Peter Wapnewski

Nausikaa soll nicht sterben!

Ein Maskenspiel im Garten Goethes und Homers. 1 CD
Cover: Nausikaa soll nicht sterben!
DHV - Der Hörverlag, München 2007
ISBN 9783867170994
CD, 14,95 EUR

Klappentext

1 CD mit 74 Minuten Laufzeit. Gelesen vom Autor. Peter Wapnewski ist der bedeutendste Mittelalterforscher des deutschen Sprachraums. Mit seinen Lesungen des Nibelungenlieds, des Parzival und anderem eröffnete er dem Publikum einen einmaligen Blick in das rätselhafte Mittelalter. Nun Nausikaa: Die Heldin aus Homers Odyssee, die Retterin des gestrandeten Odysseus, tritt auch bei Goethe auf. Und stirbt dort - anders als bei Homer - einen tragischen Liebestod. Warum? Es will uns nicht einleuchten. In klugem Erzählton und in anmutiger Sprache gibt Peter Wapnewski Einblick in die Ideen Homers, Goethes und ihrer Zeit. Und ganz nebenbei wird deutlich, dass Nausikaa, ob nun im Tod bei Goethe oder im Leben bei Homer, durch Peter Wapnewskis Lesung für uns unsterblich wird.

Rezensionsnotiz zu Frankfurter Allgemeine Zeitung, 22.09.2007

Hans-Martin Gauger ist restlos bezaubert von diesem Hörbuch. Seine Ausführungen über Peter Wapnewskis "runde" Stimme und "inkantatorische" Diktion sind eine glatte Liebeserklärung. Kaum vermag er zu unterscheiden, wann Wapnewski die Texte um Goethes "Nausikaa" vorliest und wann er sie bereits interpretiert. Mehr als andere Rezitatoren vermutet er Wapnewski "in 'seinen' Texten drin". Dabei genießt Gauger nicht nur die philologisch korrekte Inszenierung, sondern ebenso den Augenblick, da Wapnewski regelrecht "ausflippt" und das von Goethe Unabgeschlossene dichtend selbst beendet. Parodistisch ist das nicht, für Gauger "schieres Vergnügen". Sogar Emmanuel Pahuds jede Lesung einleidende Flöte trägt noch dazu bei.

Rezensionsnotiz zu Süddeutsche Zeitung, 18.08.2007

Tatsächlich hat Goethe ein Drama um die junge, schöne Nausikaa geplant, die sich - ohne Erfolgsaussichten - in den am Ufer des Phäakenlandes gestrandeten Odysseus verliebt. Geschrieben hat er es nicht - aber genau daraus macht sich der Literaturwissenschaftler Peter Wapnewski nun einen Spaß. In diesem Hörbuch berichtet er vom staunenswerten Fund des wohl dem Reisegefährten Christoph Heinrich Kniep ins Zeichenbuch diktierten Dramas. Das ist natürlich ein, wenn auch mit "würdig-knarzendem Ernst" präsentierter Unsinn, dem freilich die von Wapnewski vorgetragenen (und in Wahrheit natürlich von ihm selbst gedichteten) Verse noch Nachdruck verleihen. Der Rezensent Gustav Seibt zitiert sie und findet, dass sie eher nach einer Mischung aus Wieland und Friederike Kempner klingen - sein Vergnügen hatte er mit Wapnewskis Fiktion offenkundig dennoch.

◆ ◆ ◆

▶ [Aufgaben]:
1. Prüfe anhand des Textes zum Hörbuch „Nausikaa soll nicht sterben!“, ob die folgenden Aussagen zutreffen. (a) Die CD hat eine Laufzeit von 74 Minuten. (b) Goethe hat sein Drama um Nausikaa fertig geschrieben. (c) Gustav Seibt findet, dass die vorgetragenen Verse nach Schiller klingen.
2. Überarbeite im Text zum Hörbuch „Nausikaa soll nicht sterben!“ den Abschnitt zwischen „DHV - Der Hörverlag, München“ und „uns unsterblich wird.“, beide eingeschlossen. Ersetze dabei „Erzählton“ durch „Plauderton“.

▶ [Datenbereich]:
◆ ◆ ◆

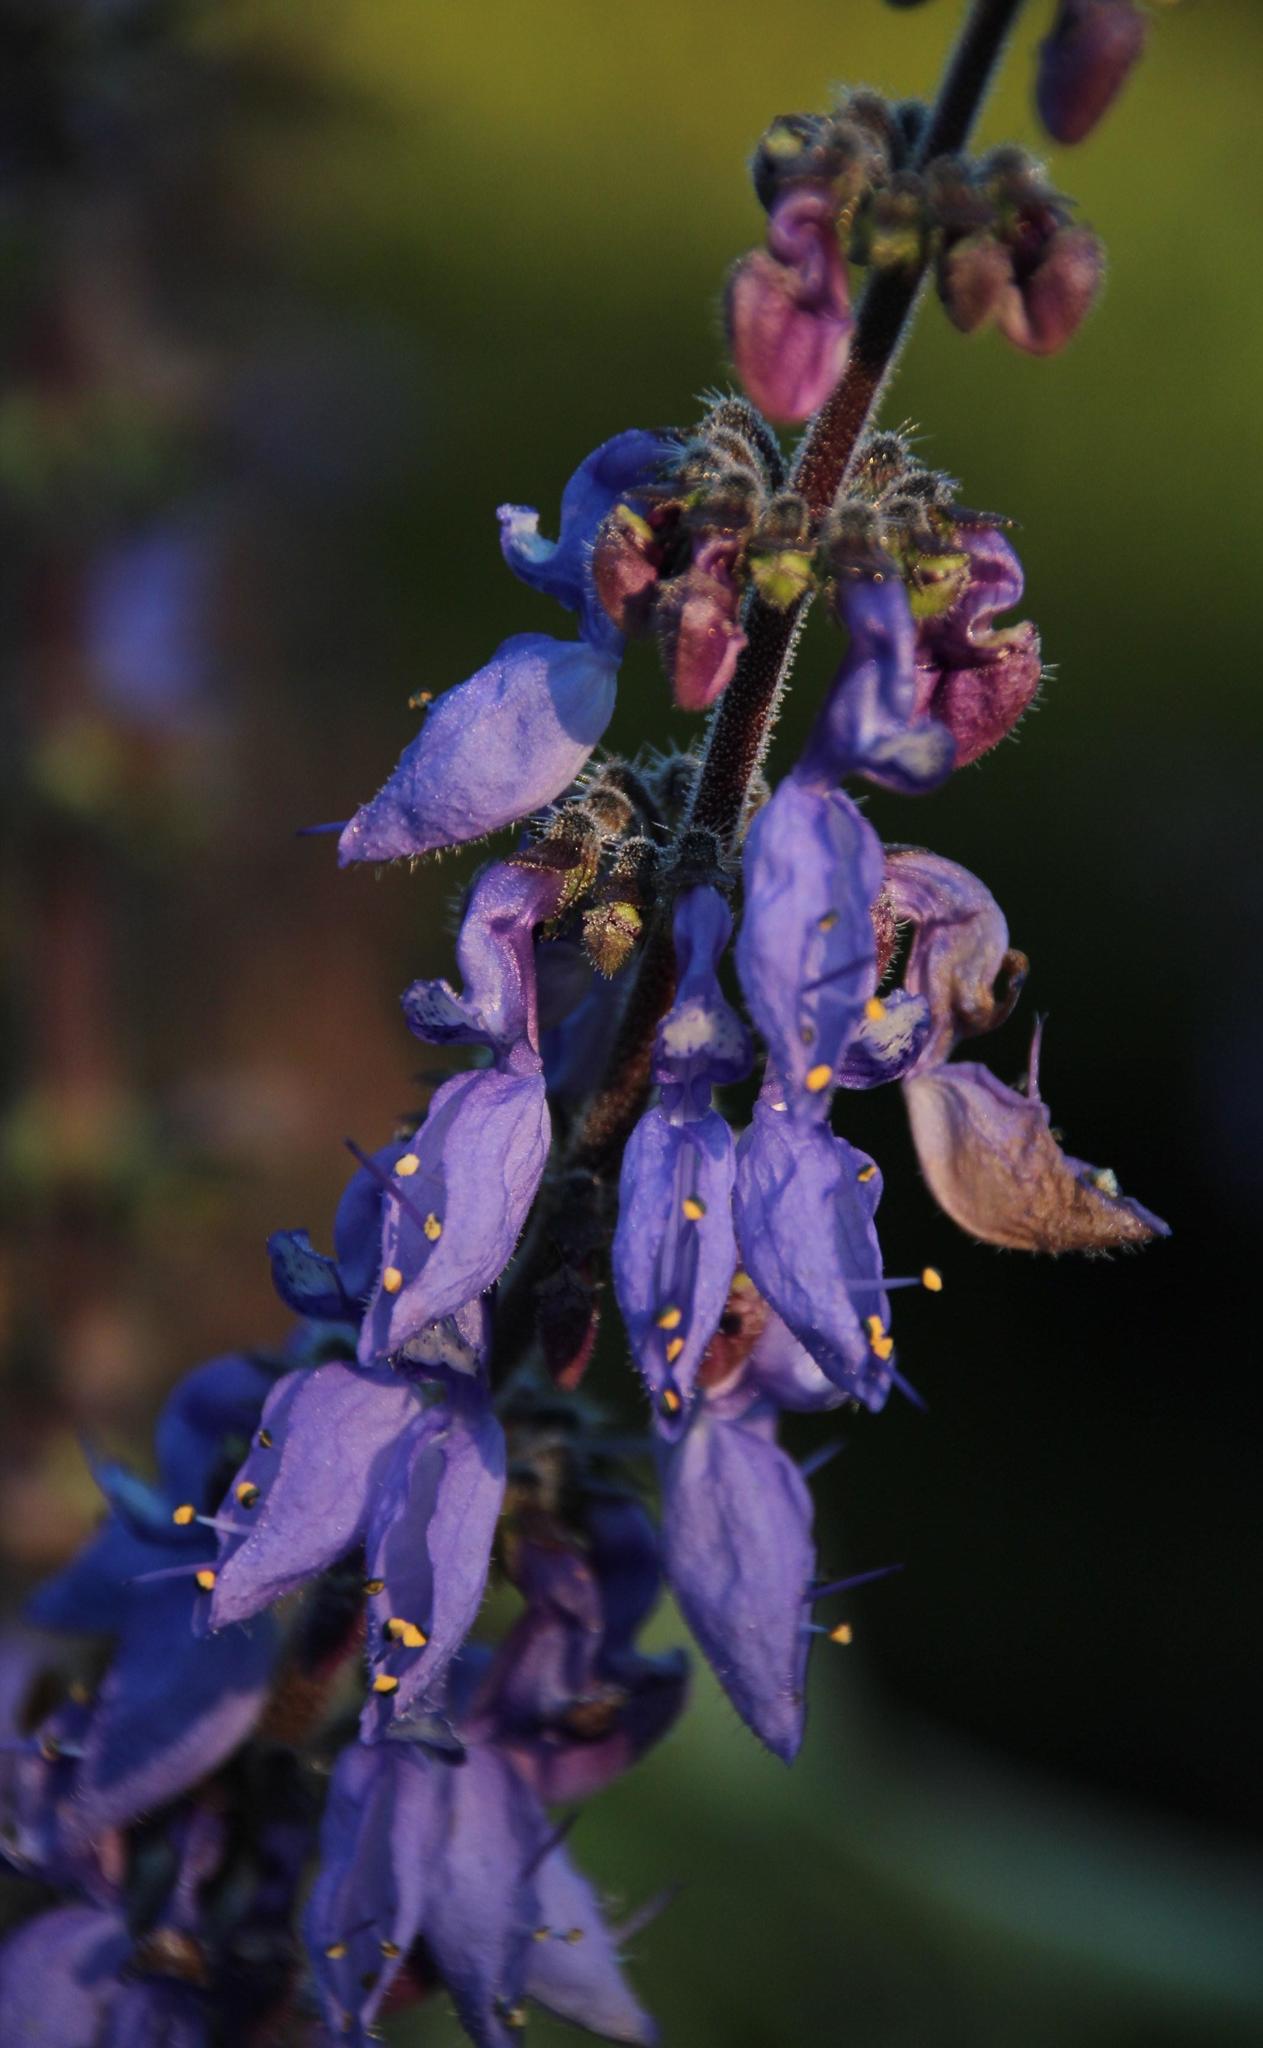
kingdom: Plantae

◆ ◆ ◆

▶ [Lösungen]:
1.
(a) Ja: „1 CD mit 74 Minuten Laufzeit.“
(b) Nein: „Geschrieben hat er es nicht“
(c) Nein: „dass sie eher nach einer Mischung aus Wieland und Friederike Kempner klingen“

2.
DHV - Der Hörverlag, München 2007
ISBN 9783867170994
CD, 14,95 EUR

Klappentext

1 CD mit 74 Minuten Laufzeit. Gelesen vom Autor. Peter Wapnewski ist der bedeutendste Mittelalterforscher des deutschen Sprachraums. Mit seinen Lesungen des Nibelungenlieds, des Parzival und anderem eröffnete er dem Publikum einen einmaligen Blick in das rätselhafte Mittelalter. Nun Nausikaa: Die Heldin aus Homers Odyssee, die Retterin des gestrandeten Odysseus, tritt auch bei Goethe auf. Und stirbt dort - anders als bei Homer - einen tragischen Liebestod. Warum? Es will uns nicht einleuchten. In klugem Plauderton und in anmutiger Sprache gibt Peter Wapnewski Einblick in die Ideen Homers, Goethes und ihrer Zeit. Und ganz nebenbei wird deutlich, dass Nausikaa, ob nun im Tod bei Goethe oder im Leben bei Homer, durch Peter Wapnewskis Lesung für uns unsterblich wird.